◆ WORK INSTRUCTION 1: Do statements (a), (b) and (c) agree with the Kona vaccination clinic text? For each one, answer yes or no and quote the deciding words from the text. (a) The vaccine given at the Kona clinic was the Moderna vaccine. (b) Pacific Islanders make up more than 22 percent of Hawaiʻi's population. (c) More clinics of this kind have already been scheduled.
◆ WORK INSTRUCTION 2: In the Kona vaccination clinic text, rewrite the passage starting with "Dr. Alik says" and going on through "to get vaccinated.", switching "Hawaiʻi Island" to "the Big Island".

Hundreds of Pacific Islanders on the Big Island received the COVID-19 vaccine over the weekend, in a first-of-its-kind mass vaccination clinic in Kona targeting this high-risk population.
Hawaiʻi County donated vans to shuttle in folks who lacked transportation from as far as Hilo, and community volunteers put in hundreds of calls to ensure this opportunity was not wasted.
More than 400 Pacific Islanders lined up to receive the Moderna vaccine Saturday at the Kaiser Permanente Clinic in Kona. Doctor Wilfred Alik, Chair of Kaiser’s Hilo and Waimea Clinics says the turnout was well worth the effort.
“Weʻve been severely impacted by the pandemic, so something like vaccinations is going to go a long way not only in terms of closing the health disparity care gap, but really making sure this community is not left behind,” says Dr. Alik.
According to the latest numbers from the state Department of Health Department, Pacific Islanders in Hawaiʻi make up 4 percent of the state’s population and more than 22 percent of state’s COVID-19 cases.
Dr. Alik says barriers like the lack of internet and transportation among some Pacific Islanders on Hawaiʻi Island required a different approach to mobilizing the community to get vaccinated.
“Putting them on the list is one thing but getting them there is really what matters. The mayor actually donated four vans. So we took two vans out to Ocean View, one to Hilo, one to Kona, and just you know trucked people in,” says Dr. Alik, “We had to call about 400 people to make sure that we fill up the slots. We can’t waste the vaccine. People have to be there.”
Dr. Alik, who also heads the statewide COVID-19 Marshallese Task Force, says the mass vaccination clinic was a collaboration between community-led Pacific Islander groups like the Task Force and Kaiser. Volunteers from the Big Island Marshallese Community Association, Micronesians United Big Island, Micronesian Health Advisory Coalition, and the Republic of the Marshall Islands Consulate helped to field calls, translate and guide participants through the clinic.
No future clinics have been planned, but he hopes this will be the first of many.
“Everything was kind of riding on this,” says Dr. Alik. “All we wanted to do was to make sure that we show Kaiser we’re not just sitting around. We want to be part of the solution.”

◆ Items from a dataset:
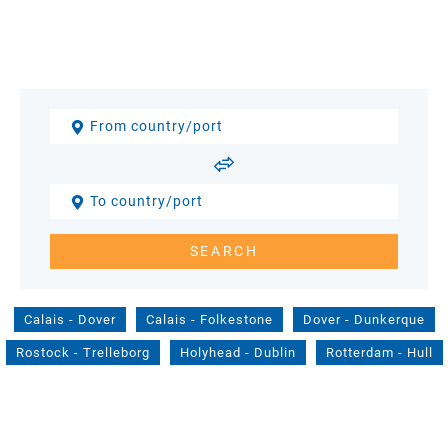
Calais
-
Dover
Calais
-
Folkestone
Dover
-
Dunkerque
Rostock
-
Trelleborg
Holyhead
-
Dublin
Rotterdam
-
Hull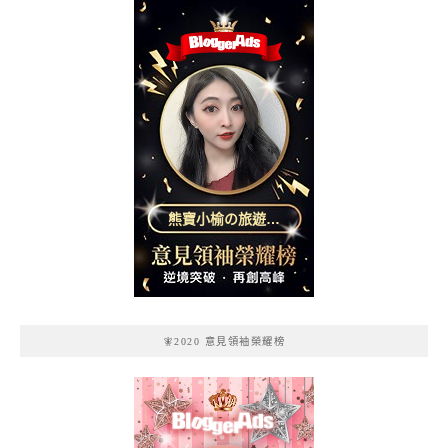
熊寶小榆の旅遊日
記
🧚2020 意見領袖榮耀榜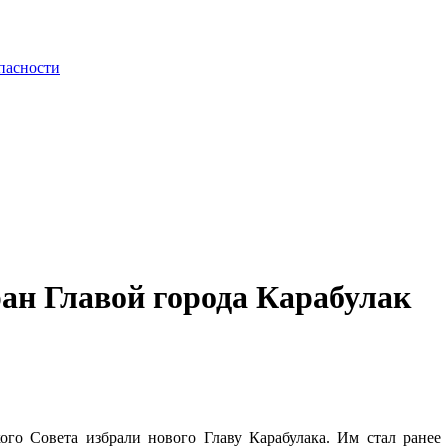
пасности
ан Главой города Карабулак
кого Совета избрали нового Главу Карабулака. Им стал ранее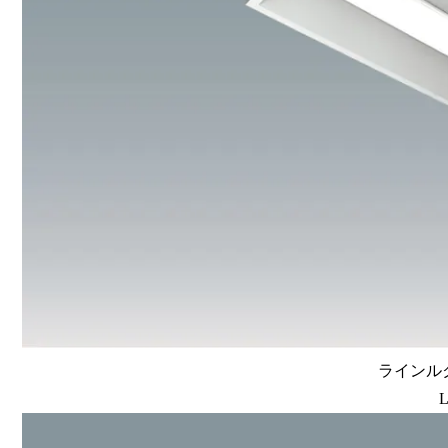
ラインルク
L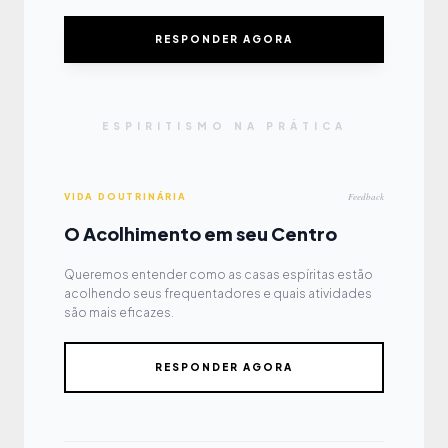
RESPONDER AGORA
ESPIRITISMO NA PRÁTICA
Feedback
VIDA DOUTRINÁRIA
O Acolhimento em seu Centro
Queremos entender como as casas espíritas estão
acolhendo seus frequentadores e quais atividades
são mais eficazes.
RESPONDER AGORA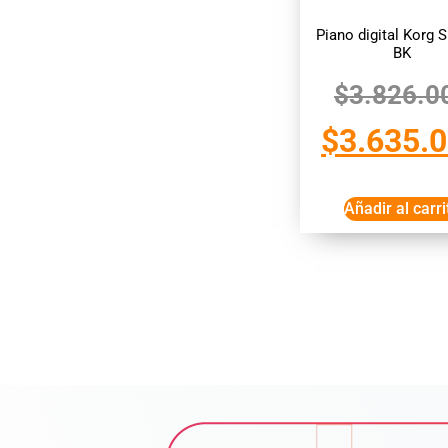
Piano digital Korg 
BK
$
3.826.0
$
3.635.
Añadir al carri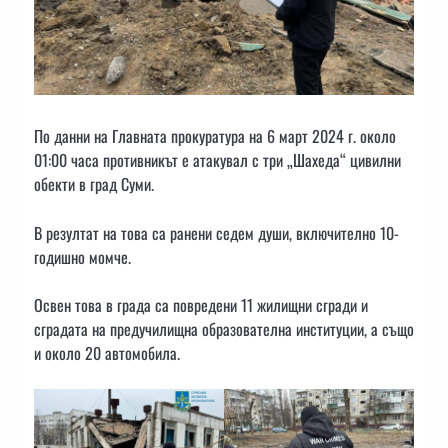
По данни на Главната прокуратура на 6 март 2024 г. около
01:00 часа противникът е атакувал с три „Шахеда“ цивилни
обекти в град Суми.
В резултат на това са ранени седем души, включително 10-
годишно момче.
Освен това в града са повредени 11 жилищни сгради и
сградата на предучилищна образователна институции, а също
и около 20 автомобила.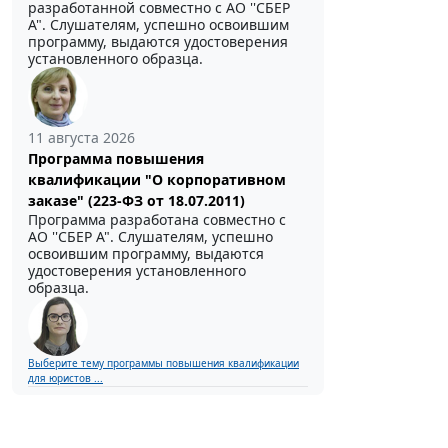
разработанной совместно с АО ''СБЕР
А". Слушателям, успешно освоившим
программу, выдаются удостоверения
установленного образца.
11 августа 2026
Программа повышения
квалификации "О корпоративном
заказе" (223-ФЗ от 18.07.2011)
Программа разработана совместно с
АО ''СБЕР А". Слушателям, успешно
освоившим программу, выдаются
удостоверения установленного
образца.
Выберите тему программы повышения квалификации
для юристов ...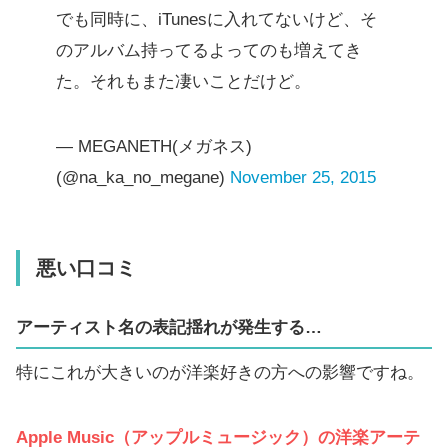
でも同時に、iTunesに入れてないけど、そ
のアルバム持ってるよってのも増えてき
た。それもまた凄いことだけど。
— MEGANETH(メガネス)
(@na_ka_no_megane)
November 25, 2015
悪い口コミ
アーティスト名の表記揺れが発生する…
特にこれが大きいのが洋楽好きの方への影響ですね。
Apple Music（アップルミュージック）の洋楽アーテ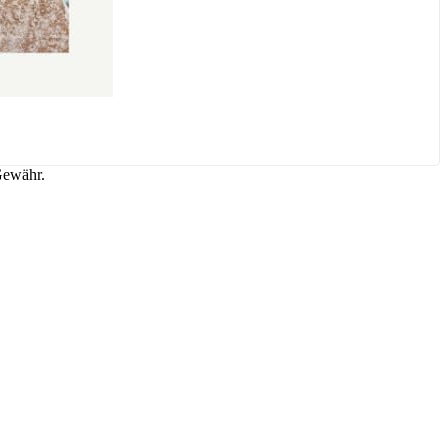
Gewähr.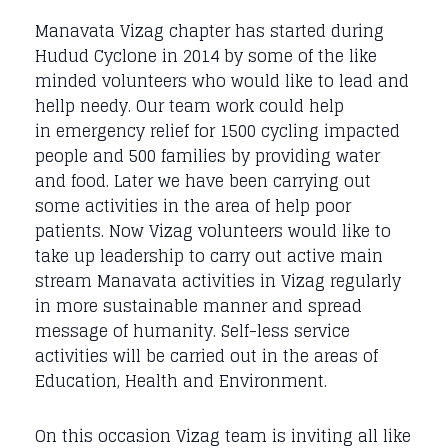
Manavata Vizag chapter has started during
Hudud Cyclone in 2014 by some of the like
minded volunteers who would like to lead and
hellp needy. Our team work could help
in emergency relief for 1500 cycling impacted
people and 500 families by providing water
and food. Later we have been carrying out
some activities in the area of help poor
patients. Now Vizag volunteers would like to
take up leadership to carry out active main
stream Manavata activities in Vizag regularly
in more sustainable manner and spread
message of humanity. Self-less service
activities will be carried out in the areas of
Education, Health and Environment.
On this occasion Vizag team is inviting all like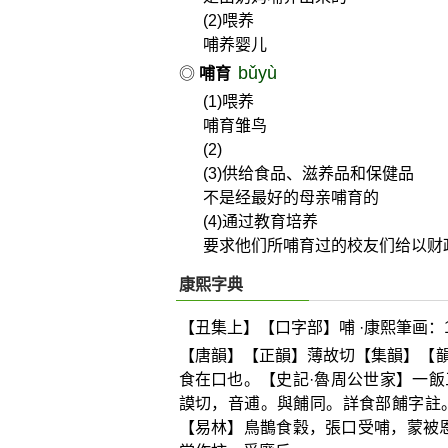
(2)喂养
哺养婴儿
bǔyù
◎
哺育
(1)喂养
哺育雏鸟
(2)
(3)供给食品、滋养品和保健品
不是经最好的母亲哺育的
(4)通过教育培养
要求他们所哺育过的校友们给以财
康熙字典
【丑集上】【口字部】哺 ·康熙筆画：1
【唐韻】【正韻】薄故切【集韻】【
食在口也。【史記·魯周公世家】一飯
謨切，音逋。與餔同。詳食部餔字註
【易林】鳥鵲食穀，張口受哺，蒙被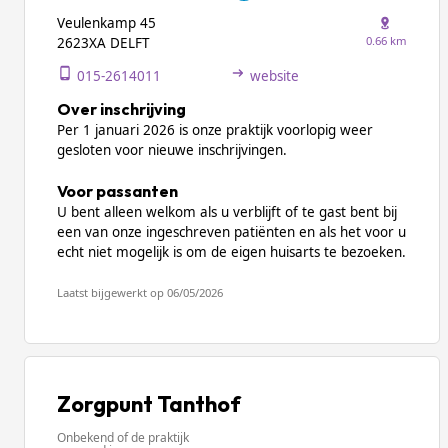
Veulenkamp 45
0.66 km
2623XA DELFT
015-2614011
website
Over inschrijving
Per 1 januari 2026 is onze praktijk voorlopig weer
gesloten voor nieuwe inschrijvingen.
Voor passanten
U bent alleen welkom als u verblijft of te gast bent bij
een van onze ingeschreven patiënten en als het voor u
echt niet mogelijk is om de eigen huisarts te bezoeken.
Laatst bijgewerkt op 06/05/2026
Zorgpunt Tanthof
Onbekend of de praktijk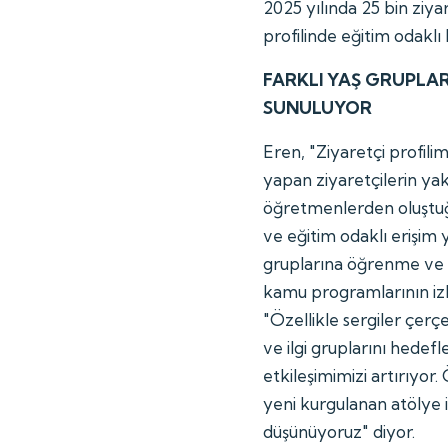
2025 yılında 25 bin ziyar
profilinde eğitim odaklı 
FARKLI YAŞ GRUPLAR
SUNULUYOR
Eren, "Ziyaretçi profilim
yapan ziyaretçilerin yak
öğretmenlerden oluştu
ve eğitim odaklı erişim 
gruplarına öğrenme ve k
kamu programlarının izle
"Özellikle sergiler çerç
ve ilgi gruplarını hedef
etkileşimimizi artırıyo
yeni kurgulanan atölye iç
düşünüyoruz" diyor.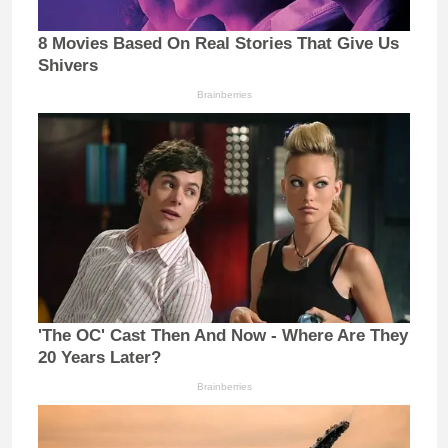
8 Movies Based On Real Stories That Give Us
Shivers
Brainberries
'The OC' Cast Then And Now - Where Are They
20 Years Later?
Brainberries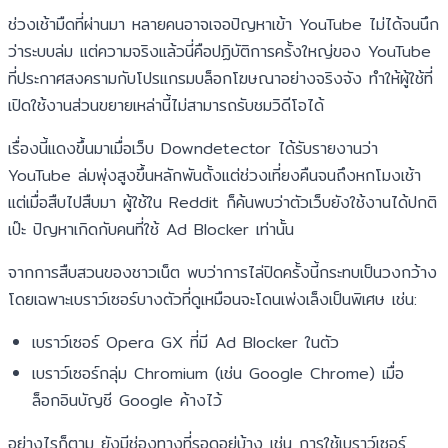
ช่วงเช้ามืดที่ผ่านมา หลายคนอาจเจอปัญหาเข้า YouTube ไม่ได้จนนึก
ว่าระบบล่ม แต่ความจริงแล้วนี่คือปฏิบัติการครั้งใหญ่ของ YouTube
ที่ประกาศสงครามกับโปรแกรมบล็อกโฆษณาอย่างจริงจัง ทำให้ผู้ใช้ที่
เปิดใช้งานส่วนขยายเหล่านี้ไม่สามารถรับชมวิดีโอได้
เรื่องนี้แดงขึ้นมาเมื่อเว็บ Downdetector ได้รับรายงานว่า
YouTube ล่มพุ่งสูงขึ้นหลักพันตั้งแต่ช่วงเที่ยงคืนจนถึงหกโมงเช้า
แต่เมื่อสืบไปสืบมา ผู้ใช้ใน Reddit ก็ค้นพบว่าตัวเว็บยังใช้งานได้ปกติ
เป๊ะ ปัญหาเกิดกับคนที่ใช้ Ad Blocker เท่านั้น
จากการสืบสวนของชาวเน็ต พบว่าการไล่ปิดครั้งนี้กระทบเป็นวงกว้าง
โดยเฉพาะเบราว์เซอร์บางตัวที่ดูเหมือนจะโดนเพ่งเล็งเป็นพิเศษ เช่น:
เบราว์เซอร์ Opera GX ที่มี Ad Blocker ในตัว
เบราว์เซอร์กลุ่ม Chromium (เช่น Google Chrome) เมื่อ
ล็อกอินบัญชี Google ค้างไว้
อย่างไรก็ตาม ยังมีช่องทางที่รอดอยู่บ้าง เช่น การใช้เบราว์เซอร์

◆ RESULT 1:
(a) Yes: "More than 400 Pacific Islanders lined up to receive the Moderna vaccine Saturday at the Kaiser Permanente Clinic in Kona."
(b) No: "Pacific Islanders in Hawaiʻi make up 4 percent of the state’s population and more than 22 percent of state’s COVID-19 cases."
(c) No: "No future clinics have been planned, but he hopes this will be the first of many."

◆ RESULT 2:
Dr. Alik says barriers like the lack of internet and transportation among some Pacific Islanders on the Big Island required a different approach to mobilizing the community to get vaccinated.